3. Student screen organized by payment urgency
Instead of treating fees as a separate system, this screen organizes information around students and their payment status, reflecting how teachers naturally think, in terms of which student has paid, who is due today, and who is overdue, rather than navigating a separate “fees” section.
Initially, fees were designed as a separate tab, but early testing revealed that users expected payment information within the student context, and switching between “Students” and “Fees” created confusion and unnecessary navigation.
This led to restructuring the experience by integrating fees directly into the student list and grouping students into states like Overdue, Due today, Upcoming, and Paid. As a result, users can quickly scan who needs attention, without mentally mapping between sections, making actions faster and more intuitive.
Student detail screen
The student detail screen brings together all relevant information, including personal details, batch schedule, fees, and attendance, into a single view.
Instead of navigating across different sections, teachers can quickly understand a student’s status and take immediate action. Key actions like “Mark fee as paid” and “Extend due date” are placed prominently to support common workflows, including edge cases where students may pause classes temporarily, such as during exams
.
Payment history is also included to handle situations where teachers need to verify past transactions, reducing reliance on memory or external records. Additionally, student status (active/inactive) and editable details ensure the system remains flexible and up to date as student situations change.
Handling edge cases with flexible attendance tracking
While most attendance follows a fixed batch schedule, real-world scenarios often vary. Students may attend extra sessions, come at different times, or require adjustments on specific days.
To support this, a calendar-based view allows teachers to quickly understand attendance patterns at a glance.
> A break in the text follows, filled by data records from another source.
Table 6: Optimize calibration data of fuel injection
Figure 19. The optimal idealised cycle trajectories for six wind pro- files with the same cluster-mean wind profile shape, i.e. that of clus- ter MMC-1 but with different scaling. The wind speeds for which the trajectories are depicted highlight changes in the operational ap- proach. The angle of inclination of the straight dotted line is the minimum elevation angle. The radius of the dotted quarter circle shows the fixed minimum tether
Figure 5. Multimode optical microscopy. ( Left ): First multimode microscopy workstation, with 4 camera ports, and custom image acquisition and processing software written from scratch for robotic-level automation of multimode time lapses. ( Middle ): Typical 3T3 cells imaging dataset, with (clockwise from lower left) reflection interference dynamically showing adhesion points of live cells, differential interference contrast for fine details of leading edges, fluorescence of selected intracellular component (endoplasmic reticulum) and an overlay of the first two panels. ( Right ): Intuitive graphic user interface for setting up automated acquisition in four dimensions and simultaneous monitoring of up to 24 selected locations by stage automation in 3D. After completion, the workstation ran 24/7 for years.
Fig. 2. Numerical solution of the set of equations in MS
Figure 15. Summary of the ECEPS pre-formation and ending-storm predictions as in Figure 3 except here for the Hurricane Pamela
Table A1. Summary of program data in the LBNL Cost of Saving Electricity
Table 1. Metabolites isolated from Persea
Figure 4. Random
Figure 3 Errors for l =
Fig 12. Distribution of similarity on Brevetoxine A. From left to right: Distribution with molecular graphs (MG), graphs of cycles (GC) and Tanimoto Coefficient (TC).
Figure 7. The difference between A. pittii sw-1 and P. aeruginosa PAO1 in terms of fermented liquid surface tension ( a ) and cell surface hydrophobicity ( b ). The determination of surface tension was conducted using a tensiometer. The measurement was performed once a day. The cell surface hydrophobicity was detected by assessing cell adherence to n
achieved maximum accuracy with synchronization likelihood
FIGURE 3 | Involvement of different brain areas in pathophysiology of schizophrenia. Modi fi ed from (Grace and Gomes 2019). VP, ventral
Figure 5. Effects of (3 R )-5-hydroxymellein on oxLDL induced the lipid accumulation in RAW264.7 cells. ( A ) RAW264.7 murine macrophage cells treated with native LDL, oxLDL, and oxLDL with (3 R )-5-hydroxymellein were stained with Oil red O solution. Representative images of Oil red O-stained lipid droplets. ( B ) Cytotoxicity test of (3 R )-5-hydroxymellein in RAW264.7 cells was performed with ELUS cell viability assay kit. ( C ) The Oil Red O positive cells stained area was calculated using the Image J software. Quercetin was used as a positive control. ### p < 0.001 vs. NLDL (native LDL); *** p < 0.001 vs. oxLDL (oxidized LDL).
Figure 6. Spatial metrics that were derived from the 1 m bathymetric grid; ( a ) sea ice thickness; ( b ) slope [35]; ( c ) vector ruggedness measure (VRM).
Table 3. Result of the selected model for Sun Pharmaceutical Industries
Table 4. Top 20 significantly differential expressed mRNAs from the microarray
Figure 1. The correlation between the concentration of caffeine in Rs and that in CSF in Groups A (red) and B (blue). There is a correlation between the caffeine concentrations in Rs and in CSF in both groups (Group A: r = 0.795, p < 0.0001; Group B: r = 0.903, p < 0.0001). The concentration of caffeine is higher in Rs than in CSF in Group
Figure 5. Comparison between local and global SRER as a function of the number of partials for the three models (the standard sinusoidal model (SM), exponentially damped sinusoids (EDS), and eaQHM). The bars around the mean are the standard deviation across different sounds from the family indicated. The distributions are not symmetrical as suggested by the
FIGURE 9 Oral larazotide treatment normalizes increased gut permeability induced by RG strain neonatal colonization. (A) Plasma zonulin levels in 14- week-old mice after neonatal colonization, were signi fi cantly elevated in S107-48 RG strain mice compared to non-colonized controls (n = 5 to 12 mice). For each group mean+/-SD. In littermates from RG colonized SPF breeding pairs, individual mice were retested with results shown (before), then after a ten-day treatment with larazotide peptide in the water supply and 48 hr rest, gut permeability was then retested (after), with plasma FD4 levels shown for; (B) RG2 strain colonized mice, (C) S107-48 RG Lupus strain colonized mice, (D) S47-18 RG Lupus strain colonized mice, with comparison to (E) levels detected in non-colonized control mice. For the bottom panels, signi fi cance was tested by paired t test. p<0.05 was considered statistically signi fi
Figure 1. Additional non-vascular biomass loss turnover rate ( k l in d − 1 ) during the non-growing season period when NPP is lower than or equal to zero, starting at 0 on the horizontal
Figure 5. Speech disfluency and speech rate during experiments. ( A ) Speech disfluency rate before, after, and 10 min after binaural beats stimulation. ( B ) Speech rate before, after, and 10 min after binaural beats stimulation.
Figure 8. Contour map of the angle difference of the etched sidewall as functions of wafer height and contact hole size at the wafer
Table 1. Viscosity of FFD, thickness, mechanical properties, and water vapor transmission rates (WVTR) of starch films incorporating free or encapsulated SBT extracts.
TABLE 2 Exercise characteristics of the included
Selecting a date opens a bottom sheet where attendance can be edited, including status, class timing, and additional hours.
This ensures that the system remains flexible enough to handle exceptions without complicating the primary attendance flow.
Onboarding designed to reduce drop-off and setup effort
Onboarding is designed to be as frictionless as possible, ensuring teachers can quickly get started without feeling overwhelmed.
Instead of requiring users to manually add student details, the flow prioritizes importing students directly from contacts. This reduces the effort needed during setup and ensures that basic information like names and phone numbers are instantly available.
Even if users choose to skip deeper setup (like assigning batches or fee structures), they still have a usable starting point, allowing them to continue setup gradually over time.
Creating a batch is designed to be quick and familiar, allowing teachers to define their class schedule without unnecessary complexity.

Smart reminders
Smart reminders help teachers stay on top of tasks without manually checking the app. Timely notifications for actions like marking attendance or collecting fees ensure nothing is missed during a busy day.


Other screens

Prototype
Impact
Claso replaces fragmented systems like registers, WhatsApp, and memory with a single, structured workflow, making it easier for teachers to manage classes without changing their existing habits.
Reduces admin time, attendance and fees managed in seconds
Improves fee collection through timely reminders
Reduces dependency on memory with clear visibility
Lowers cognitive load with simple, structured tracking
Increases retention through a low-effort experience
Future scope
The next step is to take Claso beyond design and build it as a functional product.
develop an MVP using no-code / AI-assisted tools (e.g., Claude)
test it with real teachers to validate usability and adoption
publish it on the App Store as a lightweight, accessible tool
This will help validate both product-market fit and real-world impact.